*** Opening EXCERPTED TEXT ***

Rudy Byron, Cross-Appellee v. Rudolph Clay, Cross-Appellants

867 F.2d 1049, 1989 U.S. App. LEXIS 2175, 1989 WL 14935
CourtCourt of Appeals for the Seventh Circuit
DecidedFebruary 14, 1989
Docket88-1791, 88-1898
StatusPublished
Cited by43 cases

This text of 867 F.2d 1049 (Rudy Byron, Cross-Appellee v. Rudolph Clay, Cross-Appellants) is published on Counsel Stack Legal Research, covering Court of Appeals for the Seventh Circuit primary law. Counsel Stack provides free access to over 12 million legal documents including statutes, case law, regulations, and constitutions.

Bluebook
Rudy Byron, Cross-Appellee v. Rudolph Clay, Cross-Appellants, 867 F.2d 1049, 1989 U.S. App. LEXIS 2175, 1989 WL 14935 (7th Cir. 1989).

Opinion

POSNER, Circuit Judge.

The question presented is whether the First Amendment entitles the plaintiff, Rudy Byron, who describes himself as “a political hack employed in a make-work position doing virtually nothing in an unnecessary job,” to be reinstated to that position, with back pay “to date of reinstatement [and] with all applicable benefits and pay increase to which plaintiff would be entitled had he not been dismissed,” be *1050 cause he was fired for political reasons. These quotations from the plaintiffs brief accurately describe the job Byron lost and the relief he requested of the district court, which after a four-day bench trial gave judgment for the defendants and dismissed the suit.

*** Closing EXCERPTED TEXT ***
*** Opening DATASET ***

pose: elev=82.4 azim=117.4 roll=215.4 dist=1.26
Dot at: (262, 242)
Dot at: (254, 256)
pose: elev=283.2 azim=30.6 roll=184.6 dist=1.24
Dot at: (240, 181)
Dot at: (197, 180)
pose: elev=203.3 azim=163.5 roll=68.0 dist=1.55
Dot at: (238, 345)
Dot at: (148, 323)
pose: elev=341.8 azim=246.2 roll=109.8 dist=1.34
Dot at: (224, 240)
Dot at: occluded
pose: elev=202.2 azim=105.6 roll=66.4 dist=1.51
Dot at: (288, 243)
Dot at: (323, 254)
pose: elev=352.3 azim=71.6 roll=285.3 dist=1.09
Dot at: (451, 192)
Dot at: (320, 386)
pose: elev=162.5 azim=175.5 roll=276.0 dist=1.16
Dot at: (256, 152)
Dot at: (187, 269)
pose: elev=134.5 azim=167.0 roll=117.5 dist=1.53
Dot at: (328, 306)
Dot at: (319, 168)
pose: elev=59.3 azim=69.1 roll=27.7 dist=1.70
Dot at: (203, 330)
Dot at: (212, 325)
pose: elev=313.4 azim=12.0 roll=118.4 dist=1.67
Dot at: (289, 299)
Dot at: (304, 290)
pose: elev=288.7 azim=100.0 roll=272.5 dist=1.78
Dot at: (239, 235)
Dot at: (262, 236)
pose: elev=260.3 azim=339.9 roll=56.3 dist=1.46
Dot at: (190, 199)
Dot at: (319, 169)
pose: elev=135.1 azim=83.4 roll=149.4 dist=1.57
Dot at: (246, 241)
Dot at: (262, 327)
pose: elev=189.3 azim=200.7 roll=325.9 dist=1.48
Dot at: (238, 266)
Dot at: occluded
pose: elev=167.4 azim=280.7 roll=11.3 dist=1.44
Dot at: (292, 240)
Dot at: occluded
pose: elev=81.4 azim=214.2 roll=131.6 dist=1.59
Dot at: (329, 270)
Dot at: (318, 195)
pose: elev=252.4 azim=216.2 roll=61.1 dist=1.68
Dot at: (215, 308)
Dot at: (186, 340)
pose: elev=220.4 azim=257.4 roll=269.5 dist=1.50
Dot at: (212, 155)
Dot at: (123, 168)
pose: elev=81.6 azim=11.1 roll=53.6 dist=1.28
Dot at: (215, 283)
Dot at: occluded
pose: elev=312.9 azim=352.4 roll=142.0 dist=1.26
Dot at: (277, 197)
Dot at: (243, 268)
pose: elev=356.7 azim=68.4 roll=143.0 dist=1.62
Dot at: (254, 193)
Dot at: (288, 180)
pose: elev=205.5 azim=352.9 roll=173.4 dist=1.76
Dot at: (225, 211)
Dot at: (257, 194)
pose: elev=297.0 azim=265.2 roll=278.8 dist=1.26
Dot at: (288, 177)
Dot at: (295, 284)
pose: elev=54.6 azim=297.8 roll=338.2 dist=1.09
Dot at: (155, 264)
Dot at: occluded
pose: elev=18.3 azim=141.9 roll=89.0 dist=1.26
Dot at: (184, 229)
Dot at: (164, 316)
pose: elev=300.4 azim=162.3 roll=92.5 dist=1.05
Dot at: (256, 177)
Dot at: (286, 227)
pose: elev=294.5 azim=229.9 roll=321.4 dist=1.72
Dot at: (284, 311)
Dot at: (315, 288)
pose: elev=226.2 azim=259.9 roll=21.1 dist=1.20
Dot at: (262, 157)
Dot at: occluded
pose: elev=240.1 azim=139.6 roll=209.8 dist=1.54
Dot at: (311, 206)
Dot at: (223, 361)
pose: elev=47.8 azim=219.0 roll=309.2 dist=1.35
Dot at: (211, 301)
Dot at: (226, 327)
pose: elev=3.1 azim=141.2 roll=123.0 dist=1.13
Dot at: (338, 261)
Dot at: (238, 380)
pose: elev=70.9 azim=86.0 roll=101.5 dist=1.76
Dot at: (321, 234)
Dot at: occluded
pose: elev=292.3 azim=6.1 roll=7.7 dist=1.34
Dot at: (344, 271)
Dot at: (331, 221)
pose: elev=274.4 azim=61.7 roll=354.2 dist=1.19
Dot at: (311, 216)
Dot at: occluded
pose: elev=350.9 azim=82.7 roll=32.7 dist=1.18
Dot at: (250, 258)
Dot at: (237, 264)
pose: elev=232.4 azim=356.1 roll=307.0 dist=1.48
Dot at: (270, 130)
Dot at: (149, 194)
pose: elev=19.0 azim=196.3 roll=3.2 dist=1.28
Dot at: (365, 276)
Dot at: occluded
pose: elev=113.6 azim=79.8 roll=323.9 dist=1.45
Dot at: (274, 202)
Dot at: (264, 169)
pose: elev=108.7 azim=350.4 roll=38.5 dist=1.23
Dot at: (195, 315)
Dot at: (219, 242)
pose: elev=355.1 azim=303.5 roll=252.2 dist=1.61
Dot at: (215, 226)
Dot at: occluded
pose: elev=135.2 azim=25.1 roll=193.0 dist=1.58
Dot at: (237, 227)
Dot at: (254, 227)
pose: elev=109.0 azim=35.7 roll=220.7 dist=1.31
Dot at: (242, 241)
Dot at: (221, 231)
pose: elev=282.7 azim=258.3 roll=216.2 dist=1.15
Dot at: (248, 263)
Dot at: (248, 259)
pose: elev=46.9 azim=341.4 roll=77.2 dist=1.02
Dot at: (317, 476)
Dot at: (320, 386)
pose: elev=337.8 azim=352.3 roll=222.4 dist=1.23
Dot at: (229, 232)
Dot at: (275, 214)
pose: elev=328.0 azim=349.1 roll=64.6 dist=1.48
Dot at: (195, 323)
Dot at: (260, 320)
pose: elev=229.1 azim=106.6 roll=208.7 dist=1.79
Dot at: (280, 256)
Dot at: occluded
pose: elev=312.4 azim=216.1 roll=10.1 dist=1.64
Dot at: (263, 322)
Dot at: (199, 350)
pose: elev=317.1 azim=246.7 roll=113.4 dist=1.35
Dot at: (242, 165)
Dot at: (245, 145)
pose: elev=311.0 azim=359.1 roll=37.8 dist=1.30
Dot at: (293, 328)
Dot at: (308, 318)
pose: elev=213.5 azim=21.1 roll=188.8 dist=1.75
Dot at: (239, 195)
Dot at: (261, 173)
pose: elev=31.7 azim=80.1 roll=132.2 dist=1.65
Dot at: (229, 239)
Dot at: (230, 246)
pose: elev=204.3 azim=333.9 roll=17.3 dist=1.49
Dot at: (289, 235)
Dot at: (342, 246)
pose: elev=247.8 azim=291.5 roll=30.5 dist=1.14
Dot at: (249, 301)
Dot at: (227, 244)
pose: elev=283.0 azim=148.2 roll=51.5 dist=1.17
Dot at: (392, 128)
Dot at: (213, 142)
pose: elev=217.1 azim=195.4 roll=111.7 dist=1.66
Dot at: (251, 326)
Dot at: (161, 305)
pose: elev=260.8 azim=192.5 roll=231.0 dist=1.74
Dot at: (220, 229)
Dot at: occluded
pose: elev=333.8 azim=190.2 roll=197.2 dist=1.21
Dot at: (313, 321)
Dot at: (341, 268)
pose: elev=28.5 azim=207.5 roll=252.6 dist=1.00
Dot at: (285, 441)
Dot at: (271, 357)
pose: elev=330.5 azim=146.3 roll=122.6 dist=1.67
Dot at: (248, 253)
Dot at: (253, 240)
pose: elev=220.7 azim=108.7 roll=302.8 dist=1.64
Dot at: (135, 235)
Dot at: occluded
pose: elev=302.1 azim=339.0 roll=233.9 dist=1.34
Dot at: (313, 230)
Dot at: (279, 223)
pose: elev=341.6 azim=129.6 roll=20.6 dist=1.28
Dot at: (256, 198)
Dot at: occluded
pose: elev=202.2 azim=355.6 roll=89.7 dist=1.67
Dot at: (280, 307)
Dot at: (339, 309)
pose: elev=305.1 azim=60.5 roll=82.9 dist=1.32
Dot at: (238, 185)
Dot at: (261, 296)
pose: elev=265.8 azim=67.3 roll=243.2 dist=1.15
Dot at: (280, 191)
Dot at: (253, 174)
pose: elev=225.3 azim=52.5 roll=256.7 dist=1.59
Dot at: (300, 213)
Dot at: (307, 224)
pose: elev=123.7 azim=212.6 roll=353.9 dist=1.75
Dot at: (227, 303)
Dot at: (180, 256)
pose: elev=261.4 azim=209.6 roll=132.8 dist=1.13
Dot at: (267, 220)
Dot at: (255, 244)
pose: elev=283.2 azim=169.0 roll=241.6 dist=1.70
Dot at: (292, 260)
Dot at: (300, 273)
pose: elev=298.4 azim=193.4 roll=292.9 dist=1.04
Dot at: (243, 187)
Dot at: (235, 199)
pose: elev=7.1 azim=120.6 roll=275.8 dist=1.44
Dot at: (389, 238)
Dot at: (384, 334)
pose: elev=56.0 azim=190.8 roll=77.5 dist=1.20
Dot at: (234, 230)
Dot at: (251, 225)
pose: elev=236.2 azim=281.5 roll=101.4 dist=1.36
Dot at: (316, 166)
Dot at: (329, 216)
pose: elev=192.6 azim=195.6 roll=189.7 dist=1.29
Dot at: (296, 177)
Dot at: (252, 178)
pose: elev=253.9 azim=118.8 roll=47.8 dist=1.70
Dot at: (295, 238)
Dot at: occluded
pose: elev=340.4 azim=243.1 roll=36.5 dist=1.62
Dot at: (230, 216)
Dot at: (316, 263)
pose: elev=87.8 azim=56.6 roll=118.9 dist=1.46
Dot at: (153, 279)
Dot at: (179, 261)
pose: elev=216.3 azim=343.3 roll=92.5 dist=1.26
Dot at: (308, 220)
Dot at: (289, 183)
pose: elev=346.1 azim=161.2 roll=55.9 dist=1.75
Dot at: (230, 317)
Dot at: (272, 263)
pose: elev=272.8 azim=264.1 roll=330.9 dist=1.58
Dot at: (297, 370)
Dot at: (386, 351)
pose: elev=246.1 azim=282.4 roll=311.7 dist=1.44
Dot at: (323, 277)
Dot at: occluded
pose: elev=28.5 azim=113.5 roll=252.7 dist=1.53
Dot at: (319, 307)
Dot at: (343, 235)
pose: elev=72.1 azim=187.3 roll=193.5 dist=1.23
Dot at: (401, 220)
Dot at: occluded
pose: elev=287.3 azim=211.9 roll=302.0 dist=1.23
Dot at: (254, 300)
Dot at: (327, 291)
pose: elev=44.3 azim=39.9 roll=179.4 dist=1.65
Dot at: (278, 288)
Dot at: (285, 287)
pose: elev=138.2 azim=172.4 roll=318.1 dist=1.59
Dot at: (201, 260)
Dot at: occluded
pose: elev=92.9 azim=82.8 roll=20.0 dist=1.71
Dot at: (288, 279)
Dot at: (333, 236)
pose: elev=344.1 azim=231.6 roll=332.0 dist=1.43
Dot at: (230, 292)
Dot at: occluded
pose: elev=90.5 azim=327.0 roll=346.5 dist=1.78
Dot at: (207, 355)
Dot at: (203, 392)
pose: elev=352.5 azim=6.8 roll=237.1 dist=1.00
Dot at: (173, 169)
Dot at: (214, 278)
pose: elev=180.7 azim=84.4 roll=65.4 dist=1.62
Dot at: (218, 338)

*** Closing DATASET ***

> TASK GOAL
Rewrite the paragraph of the court opinion that begins "The question presented is whether" in a shorter form, keeping its main facts.

> WRITTEN SOLUTION
At issue is whether the First Amendment entitles Rudy Byron, who was fired for political reasons, to reinstatement with back pay and full benefits and pay increases. His brief calls him "a political hack" in an unnecessary make-work job. After a four-day bench trial, the district court ruled for the defendants and dismissed the suit.